An exact copy of the records is needed; please leave the images out.

Segment Start: DATA TO EXAMINE

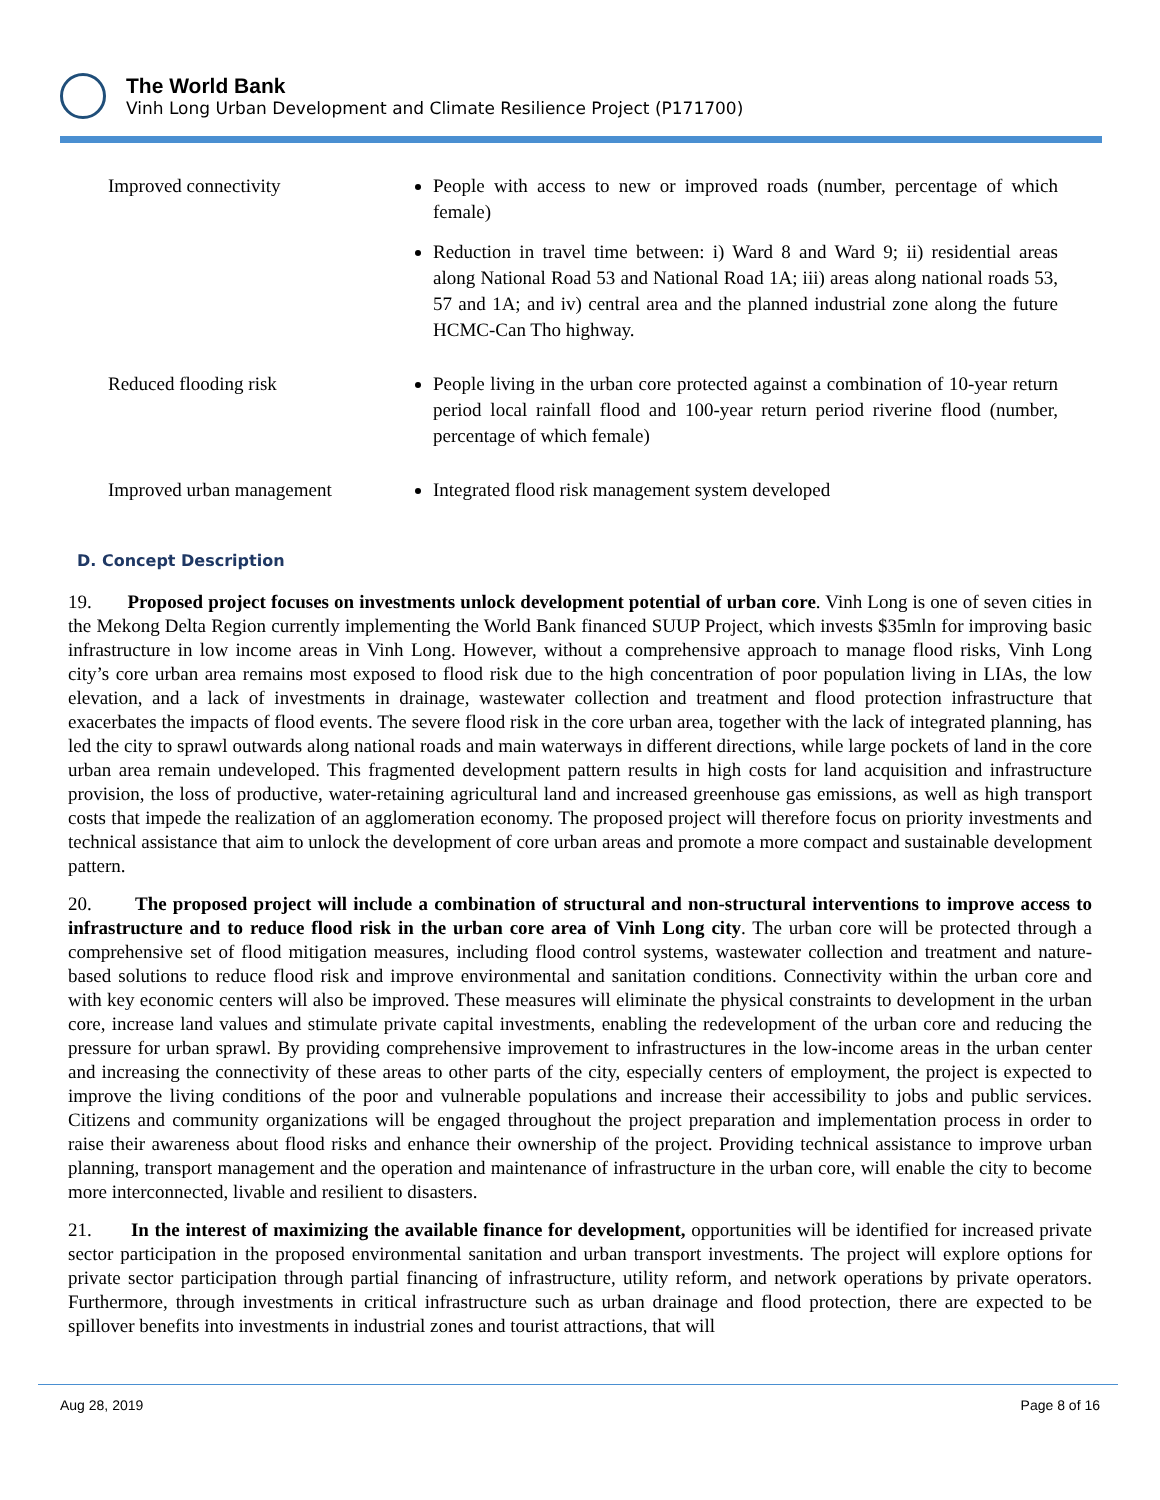The World Bank
Vinh Long Urban Development and Climate Resilience Project (P171700)
| Improved connectivity | People with access to new or improved roads (number, percentage of which female) Reduction in travel time between: i) Ward 8 and Ward 9; ii) residential areas along National Road 53 and National Road 1A; iii) areas along national roads 53, 57 and 1A; and iv) central area and the planned industrial zone along the future HCMC-Can Tho highway. |
| Reduced flooding risk | People living in the urban core protected against a combination of 10-year return period local rainfall flood and 100-year return period riverine flood (number, percentage of which female) |
| Improved urban management | Integrated flood risk management system developed |
D. Concept Description
19. Proposed project focuses on investments unlock development potential of urban core. Vinh Long is one of seven cities in the Mekong Delta Region currently implementing the World Bank financed SUUP Project, which invests $35mln for improving basic infrastructure in low income areas in Vinh Long. However, without a comprehensive approach to manage flood risks, Vinh Long city’s core urban area remains most exposed to flood risk due to the high concentration of poor population living in LIAs, the low elevation, and a lack of investments in drainage, wastewater collection and treatment and flood protection infrastructure that exacerbates the impacts of flood events. The severe flood risk in the core urban area, together with the lack of integrated planning, has led the city to sprawl outwards along national roads and main waterways in different directions, while large pockets of land in the core urban area remain undeveloped. This fragmented development pattern results in high costs for land acquisition and infrastructure provision, the loss of productive, water-retaining agricultural land and increased greenhouse gas emissions, as well as high transport costs that impede the realization of an agglomeration economy. The proposed project will therefore focus on priority investments and technical assistance that aim to unlock the development of core urban areas and promote a more compact and sustainable development pattern.
20. The proposed project will include a combination of structural and non-structural interventions to improve access to infrastructure and to reduce flood risk in the urban core area of Vinh Long city. The urban core will be protected through a comprehensive set of flood mitigation measures, including flood control systems, wastewater collection and treatment and nature-based solutions to reduce flood risk and improve environmental and sanitation conditions. Connectivity within the urban core and with key economic centers will also be improved. These measures will eliminate the physical constraints to development in the urban core, increase land values and stimulate private capital investments, enabling the redevelopment of the urban core and reducing the pressure for urban sprawl. By providing comprehensive improvement to infrastructures in the low-income areas in the urban center and increasing the connectivity of these areas to other parts of the city, especially centers of employment, the project is expected to improve the living conditions of the poor and vulnerable populations and increase their accessibility to jobs and public services. Citizens and community organizations will be engaged throughout the project preparation and implementation process in order to raise their awareness about flood risks and enhance their ownership of the project. Providing technical assistance to improve urban planning, transport management and the operation and maintenance of infrastructure in the urban core, will enable the city to become more interconnected, livable and resilient to disasters.
21. In the interest of maximizing the available finance for development, opportunities will be identified for increased private sector participation in the proposed environmental sanitation and urban transport investments. The project will explore options for private sector participation through partial financing of infrastructure, utility reform, and network operations by private operators. Furthermore, through investments in critical infrastructure such as urban drainage and flood protection, there are expected to be spillover benefits into investments in industrial zones and tourist attractions, that will
Aug 28, 2019 Page 8 of 16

Segment End: DATA TO EXAMINE

**ANSWER FOR THIS EXERCISE**
The World Bank
Vinh Long Urban Development and Climate Resilience Project (P171700)
| Improved connectivity | People with access to new or improved roads (number, percentage of which female) Reduction in travel time between: i) Ward 8 and Ward 9; ii) residential areas along National Road 53 and National Road 1A; iii) areas along national roads 53, 57 and 1A; and iv) central area and the planned industrial zone along the future HCMC-Can Tho highway. |
| Reduced flooding risk | People living in the urban core protected against a combination of 10-year return period local rainfall flood and 100-year return period riverine flood (number, percentage of which female) |
| Improved urban management | Integrated flood risk management system developed |
D. Concept Description
19. Proposed project focuses on investments unlock development potential of urban core. Vinh Long is one of seven cities in the Mekong Delta Region currently implementing the World Bank financed SUUP Project, which invests $35mln for improving basic infrastructure in low income areas in Vinh Long. However, without a comprehensive approach to manage flood risks, Vinh Long city’s core urban area remains most exposed to flood risk due to the high concentration of poor population living in LIAs, the low elevation, and a lack of investments in drainage, wastewater collection and treatment and flood protection infrastructure that exacerbates the impacts of flood events. The severe flood risk in the core urban area, together with the lack of integrated planning, has led the city to sprawl outwards along national roads and main waterways in different directions, while large pockets of land in the core urban area remain undeveloped. This fragmented development pattern results in high costs for land acquisition and infrastructure provision, the loss of productive, water-retaining agricultural land and increased greenhouse gas emissions, as well as high transport costs that impede the realization of an agglomeration economy. The proposed project will therefore focus on priority investments and technical assistance that aim to unlock the development of core urban areas and promote a more compact and sustainable development pattern.
20. The proposed project will include a combination of structural and non-structural interventions to improve access to infrastructure and to reduce flood risk in the urban core area of Vinh Long city. The urban core will be protected through a comprehensive set of flood mitigation measures, including flood control systems, wastewater collection and treatment and nature-based solutions to reduce flood risk and improve environmental and sanitation conditions. Connectivity within the urban core and with key economic centers will also be improved. These measures will eliminate the physical constraints to development in the urban core, increase land values and stimulate private capital investments, enabling the redevelopment of the urban core and reducing the pressure for urban sprawl. By providing comprehensive improvement to infrastructures in the low-income areas in the urban center and increasing the connectivity of these areas to other parts of the city, especially centers of employment, the project is expected to improve the living conditions of the poor and vulnerable populations and increase their accessibility to jobs and public services. Citizens and community organizations will be engaged throughout the project preparation and implementation process in order to raise their awareness about flood risks and enhance their ownership of the project. Providing technical assistance to improve urban planning, transport management and the operation and maintenance of infrastructure in the urban core, will enable the city to become more interconnected, livable and resilient to disasters.
21. In the interest of maximizing the available finance for development, opportunities will be identified for increased private sector participation in the proposed environmental sanitation and urban transport investments. The project will explore options for private sector participation through partial financing of infrastructure, utility reform, and network operations by private operators. Furthermore, through investments in critical infrastructure such as urban drainage and flood protection, there are expected to be spillover benefits into investments in industrial zones and tourist attractions, that will
Aug 28, 2019 Page 8 of 16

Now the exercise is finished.